Tuesday 12 January 2014 – Doha, Qatar:  At a ceremony in Doha on Sunday 12 January 2014,  Maersk Oil Qatar joined with Qatar’s Ministry of Environment, the Emiri Air Force and the Qatari Coast Guard to celebrate and recognize the collaborative efforts made by all parties during the 2013 Qatar Whale Shark Research Project season.

His Excellency the Minister of Environment, Ahmed Bin Amer Al-Humaidi, Brigadier Mashoot Faisal Al-Hajri, Head of Helicopter Wing at the Emiri Air Force and Brigadier Ali Ahmed Al-Mannai, Head of Qatari Coast Gourds, together with Lewis Affleck, Managing Director of Maersk Oil, Sheikh Faisal Bin Fahad Al Thani, Deputy Managing Director of Maersk Oil and members of the research teams were all in attendance.

Speaking at the event, HE Al Humaidi said: “Today we recognise the impressive collaboration that has taken place between the Ministry of Environment, the Emiri Air Force, the Coast Guard, Maersk Oil and the various researchers from the Qatar Whale Shark Research Project. This is an important project for the State of Qatar and is a great example of how industry, academia and the state authorities can effectively work together and achieve internationally recognised results. ”

Sheikh Faisal Bin Fahad Al Thani, said: “The Qatar Whale Shark Research Project is the first joint initiative that Qatar’s Ministry of the Environment and Maersk Oil have embarked on as part of our collaboration agreement to research Qatar’s marine biodiversity. At Maersk Oil, our strategy has always been to ensure that Qatar gains the maximum possible benefit from the hydrocarbon resources it possesses and to operate in an environmentally responsible manner.”

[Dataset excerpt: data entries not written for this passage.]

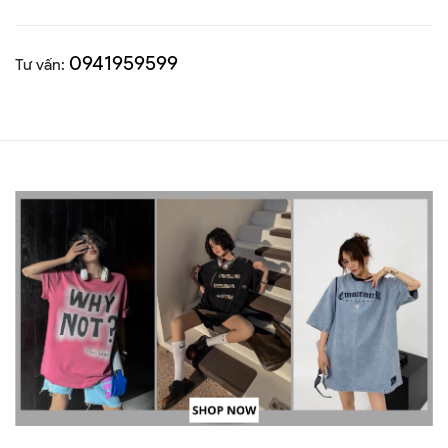
0941959599
Tư vấn:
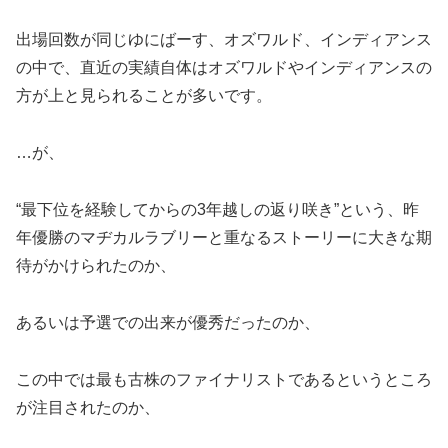
出場回数が同じゆにばーす、オズワルド、インディアンス
の中で、直近の実績自体はオズワルドやインディアンスの
方が上と見られることが多いです。
…が、
“最下位を経験してからの3年越しの返り咲き”という、昨
年優勝のマヂカルラブリーと重なるストーリーに大きな期
待がかけられたのか、
あるいは予選での出来が優秀だったのか、
この中では最も古株のファイナリストであるというところ
が注目されたのか、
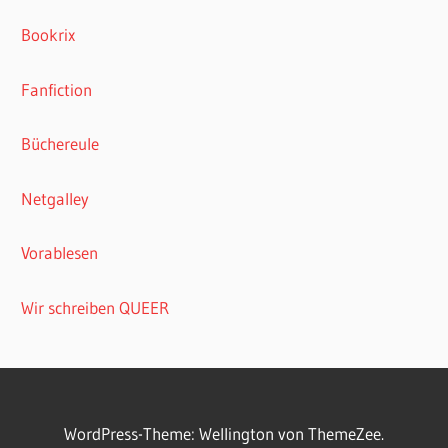
Bookrix
Fanfiction
Büchereule
Netgalley
Vorablesen
Wir schreiben QUEER
WordPress-Theme: Wellington von ThemeZee.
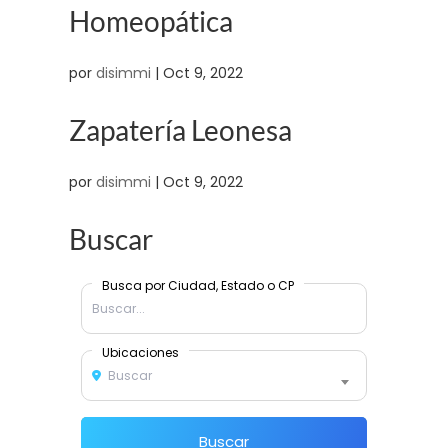
Homeopática
por
disimmi
|
Oct 9, 2022
Zapatería Leonesa
por
disimmi
|
Oct 9, 2022
Buscar
Busca por Ciudad, Estado o CP
Ubicaciones
Buscar
Buscar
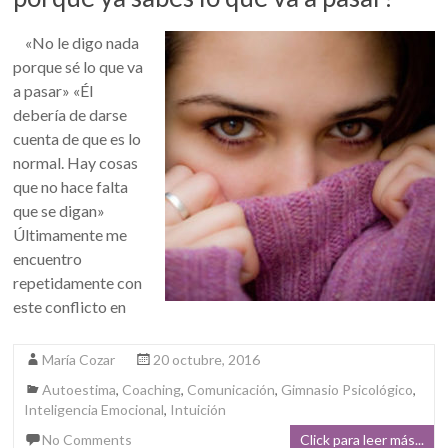
«No le digo nada
porque sé lo que va
a pasar» «Él
debería de darse
cuenta de que es lo
normal. Hay cosas
que no hace falta
que se digan»
Últimamente me
encuentro
repetidamente con
este conflicto en
María Cozar
20 octubre, 2016
Autoestima
,
Coaching
,
Comunicación
,
Gimnasio Psicológico
,
Inteligencia Emocional
,
Intuición
No Comments
Click para leer más...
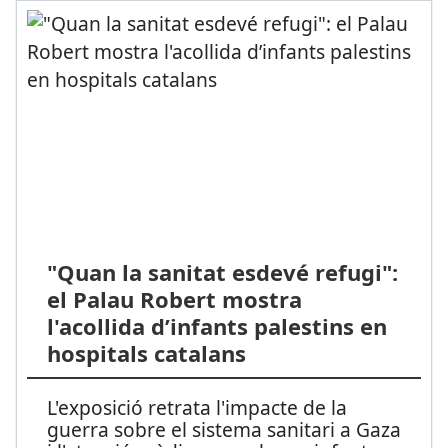
"Quan la sanitat esdevé refugi":
el Palau Robert mostra
l'acollida d’infants palestins en
hospitals catalans
L'exposició retrata l'impacte de la
guerra sobre el sistema sanitari a Gaza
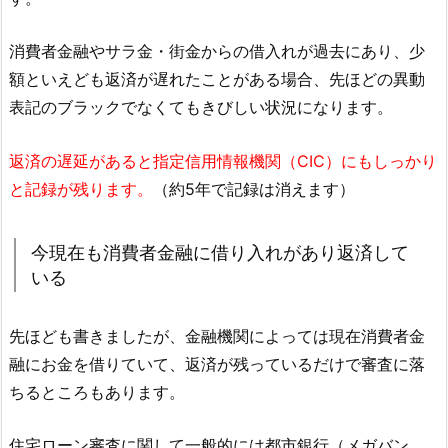
消費者金融やサラ金・街金からの借入れが過去にあり、少
額といえども返済が遅れたことがある場合、先ほどの異動
表記のブラックでなくてもきびしい状況になります。
返済の遅延があると指定信用情報機関（CIC）にもしっかり
と記録が残ります。
（約5年で記録は消えます）
今現在も消費者金融に借り入れがあり返済して
いる
先ほども書きましたが、金融機関によっては現在消費者金
融にお金を借りていて、返済が残っているだけで審査に落
ちるところもあります。
住宅ローン審査に関して一般的には都市銀行（メガバン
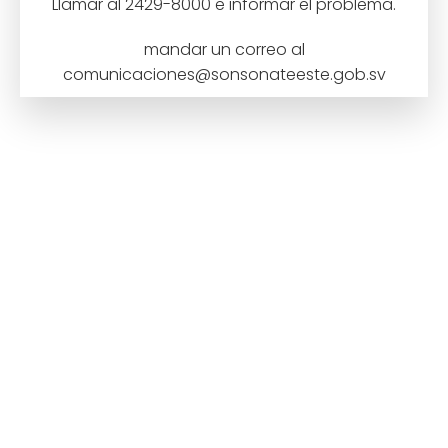
Llamar al 2429-8000 e informar el problema.
mandar un correo al
comunicaciones@sonsonateeste.gob.sv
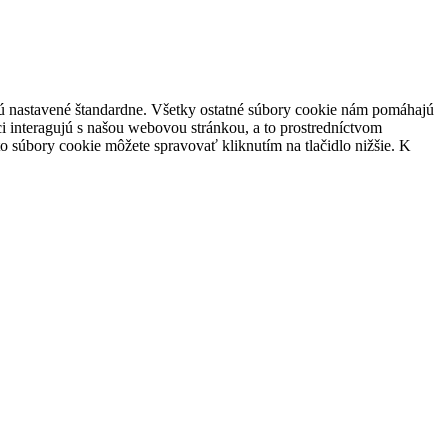
 sú nastavené štandardne. Všetky ostatné súbory cookie nám pomáhajú
i interagujú s našou webovou stránkou, a to prostredníctvom
súbory cookie môžete spravovať kliknutím na tlačidlo nižšie. K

Now in its third year, the Qatar Whale Shark Research Project has been able to build a good picture of when, why and how many whale sharks visit the Al Shaheen oilfield area off the north eastern coast of Qatar.  During the many expeditions this season the team managed to deploy satellite tags, acoustic receivers, acoustic tags, collect tissue samples and record identification photos of the sharks encountered. The project has now identified close to 400 individual sharks since 2011 and many of the sharks return to the Al Shaheen area every year.

While whale sharks have been studied for decades in other regions of the world the recently documented aggregation offshore Qatar has only been studied for two years. Furthermore, Al Shaheen is situated more than 80 kilometers from the nearest coast, which makes the reach work more challenging and the research achievement even more impressive.